→ AVAILABLE DATA
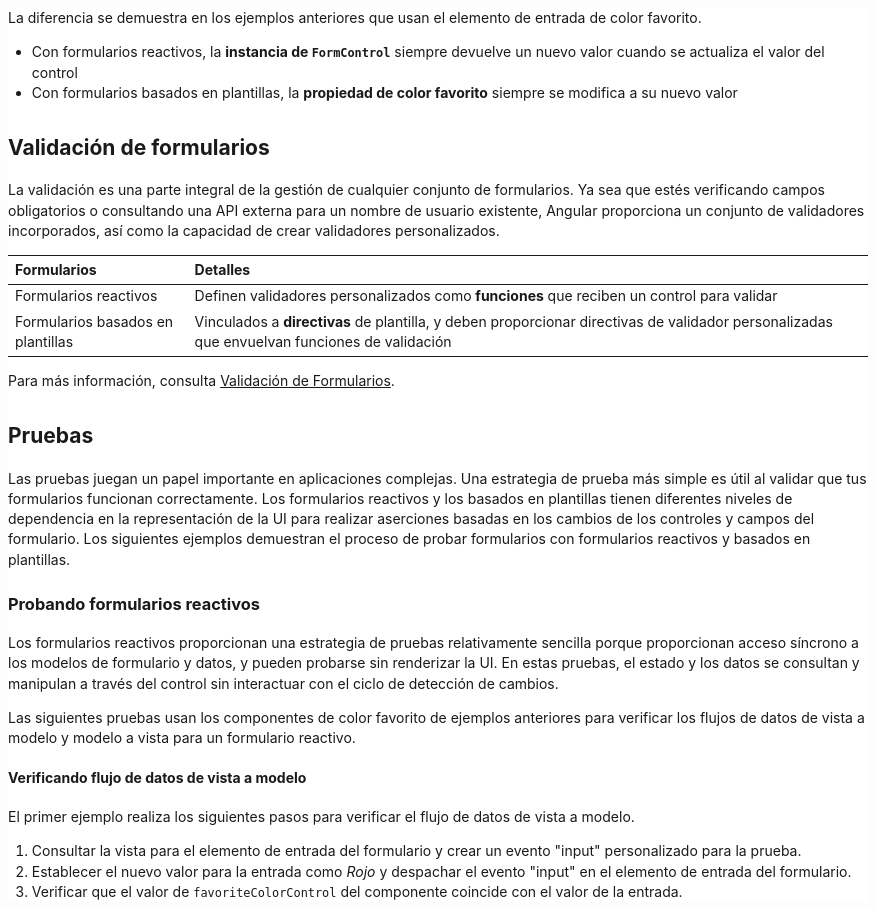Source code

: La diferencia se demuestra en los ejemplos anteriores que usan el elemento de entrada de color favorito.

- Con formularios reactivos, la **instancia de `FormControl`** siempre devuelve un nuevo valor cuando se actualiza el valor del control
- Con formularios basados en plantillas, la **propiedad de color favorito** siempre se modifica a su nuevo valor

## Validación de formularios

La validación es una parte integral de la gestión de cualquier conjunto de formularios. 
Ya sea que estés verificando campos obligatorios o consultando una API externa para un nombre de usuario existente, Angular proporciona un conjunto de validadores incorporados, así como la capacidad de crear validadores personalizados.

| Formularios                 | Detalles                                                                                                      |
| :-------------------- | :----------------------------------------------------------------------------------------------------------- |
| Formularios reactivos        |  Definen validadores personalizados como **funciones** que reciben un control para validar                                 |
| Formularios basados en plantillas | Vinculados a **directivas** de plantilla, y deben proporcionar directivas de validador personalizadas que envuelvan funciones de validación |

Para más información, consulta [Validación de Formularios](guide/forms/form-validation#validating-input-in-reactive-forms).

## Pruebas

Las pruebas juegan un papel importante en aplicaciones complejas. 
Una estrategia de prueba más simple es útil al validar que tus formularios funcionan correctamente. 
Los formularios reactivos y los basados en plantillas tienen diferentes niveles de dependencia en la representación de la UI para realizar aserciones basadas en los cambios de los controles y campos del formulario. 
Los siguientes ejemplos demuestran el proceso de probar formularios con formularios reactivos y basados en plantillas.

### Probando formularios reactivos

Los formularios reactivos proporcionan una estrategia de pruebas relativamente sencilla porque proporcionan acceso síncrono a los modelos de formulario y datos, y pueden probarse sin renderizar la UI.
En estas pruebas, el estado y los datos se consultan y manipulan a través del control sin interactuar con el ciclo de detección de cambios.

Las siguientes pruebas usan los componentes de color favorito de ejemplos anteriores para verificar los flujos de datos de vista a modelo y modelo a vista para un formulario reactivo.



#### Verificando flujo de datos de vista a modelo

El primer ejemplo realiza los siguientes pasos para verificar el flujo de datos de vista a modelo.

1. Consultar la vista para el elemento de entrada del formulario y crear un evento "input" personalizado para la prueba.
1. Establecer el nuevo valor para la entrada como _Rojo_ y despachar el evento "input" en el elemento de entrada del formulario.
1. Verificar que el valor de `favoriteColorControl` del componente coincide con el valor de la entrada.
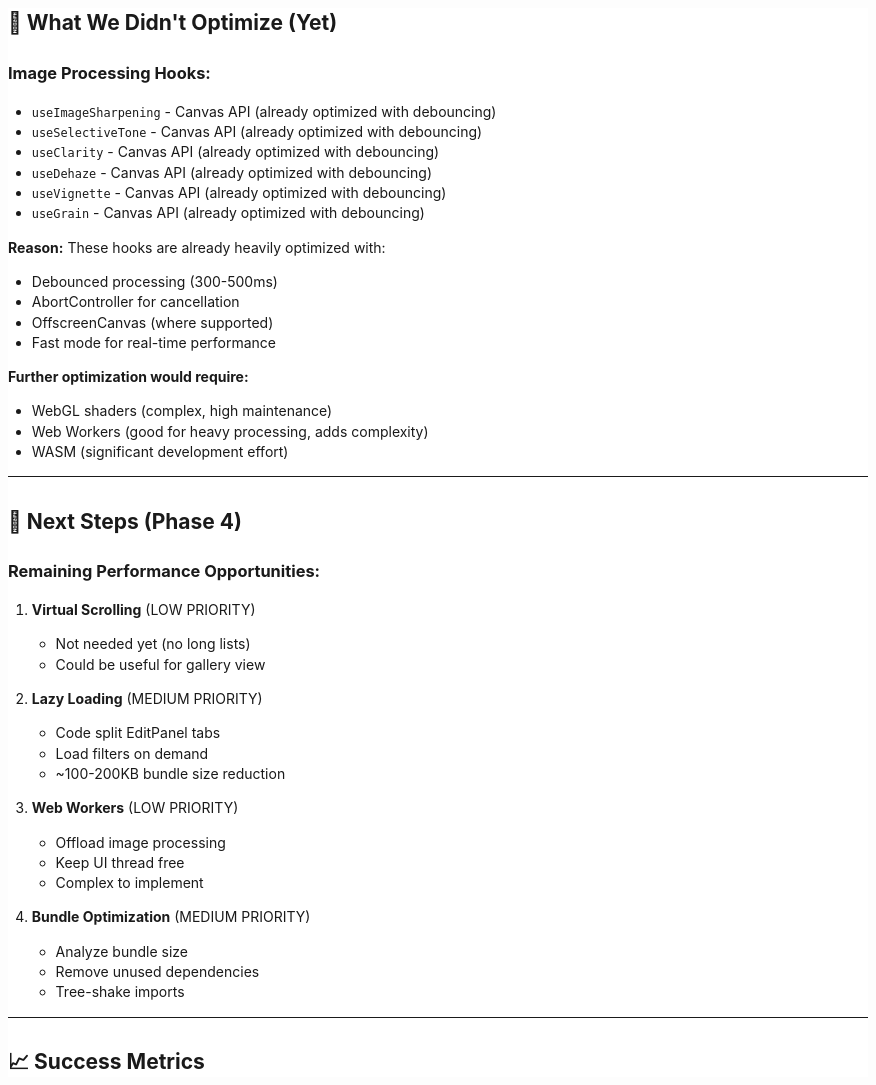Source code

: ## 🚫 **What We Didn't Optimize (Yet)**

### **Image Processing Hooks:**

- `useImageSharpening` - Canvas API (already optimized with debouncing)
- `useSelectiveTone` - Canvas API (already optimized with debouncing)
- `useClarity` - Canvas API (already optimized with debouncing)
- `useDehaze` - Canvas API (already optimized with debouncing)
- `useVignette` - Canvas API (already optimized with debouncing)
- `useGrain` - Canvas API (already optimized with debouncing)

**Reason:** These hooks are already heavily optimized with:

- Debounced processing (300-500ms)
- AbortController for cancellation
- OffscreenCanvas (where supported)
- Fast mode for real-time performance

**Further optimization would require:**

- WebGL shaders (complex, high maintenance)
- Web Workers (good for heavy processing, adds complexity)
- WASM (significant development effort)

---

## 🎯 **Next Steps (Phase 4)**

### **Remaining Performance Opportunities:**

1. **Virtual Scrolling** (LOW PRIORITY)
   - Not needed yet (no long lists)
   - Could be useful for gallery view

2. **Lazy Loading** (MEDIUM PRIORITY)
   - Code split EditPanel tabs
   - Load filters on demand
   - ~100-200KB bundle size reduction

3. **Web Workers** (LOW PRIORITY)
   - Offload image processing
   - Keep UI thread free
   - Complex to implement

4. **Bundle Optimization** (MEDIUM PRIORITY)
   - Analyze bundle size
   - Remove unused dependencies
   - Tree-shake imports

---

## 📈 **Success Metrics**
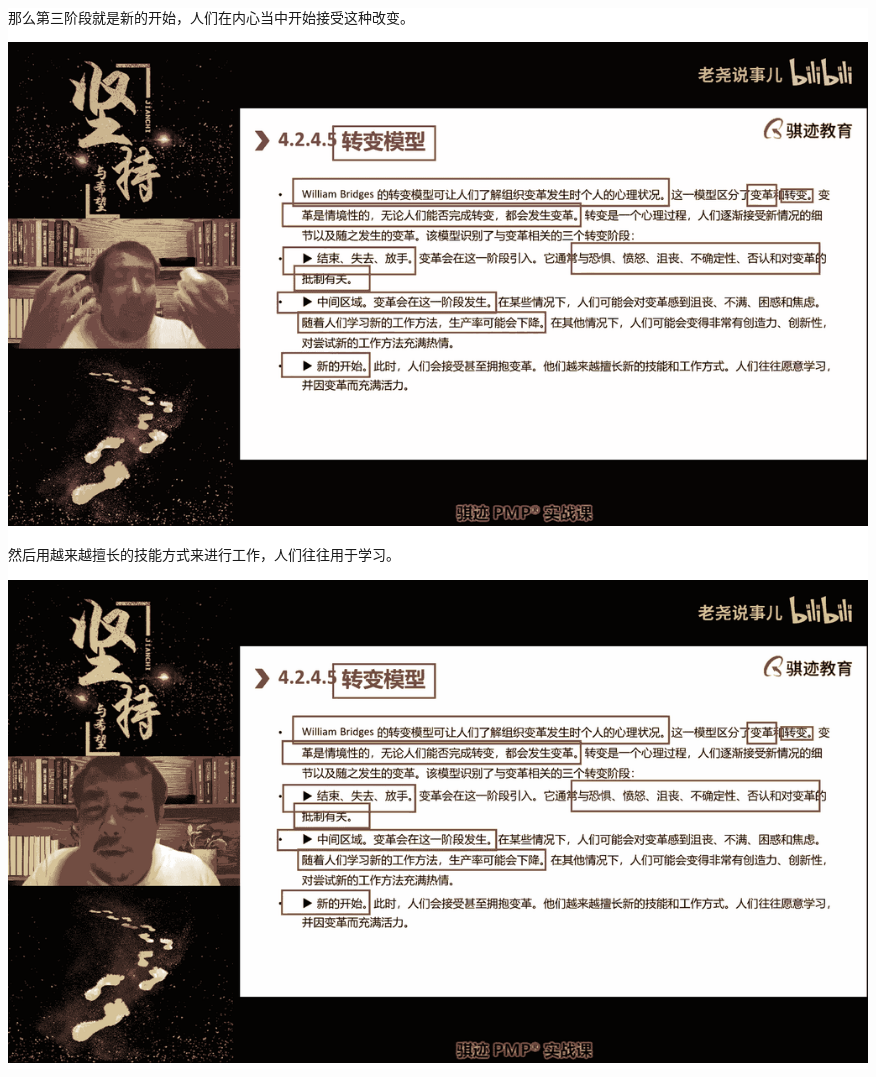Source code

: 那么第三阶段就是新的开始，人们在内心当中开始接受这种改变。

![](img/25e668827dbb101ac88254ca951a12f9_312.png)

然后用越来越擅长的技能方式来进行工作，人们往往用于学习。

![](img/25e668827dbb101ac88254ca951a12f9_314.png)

→ GOAL OF THE EXERCISE
Rewrite the data from the start through the line with "Ya sea que estés", swapping "validadores" for "verificadores" and leaving everything else as it is. Omit the pictures from your answer.

→ OUTPUT FOR THIS EXERCISE
Source code

: La diferencia se demuestra en los ejemplos anteriores que usan el elemento de entrada de color favorito.

- Con formularios reactivos, la **instancia de `FormControl`** siempre devuelve un nuevo valor cuando se actualiza el valor del control
- Con formularios basados en plantillas, la **propiedad de color favorito** siempre se modifica a su nuevo valor

## Validación de formularios

La validación es una parte integral de la gestión de cualquier conjunto de formularios. 
Ya sea que estés verificando campos obligatorios o consultando una API externa para un nombre de usuario existente, Angular proporciona un conjunto de verificadores incorporados, así como la capacidad de crear verificadores personalizados.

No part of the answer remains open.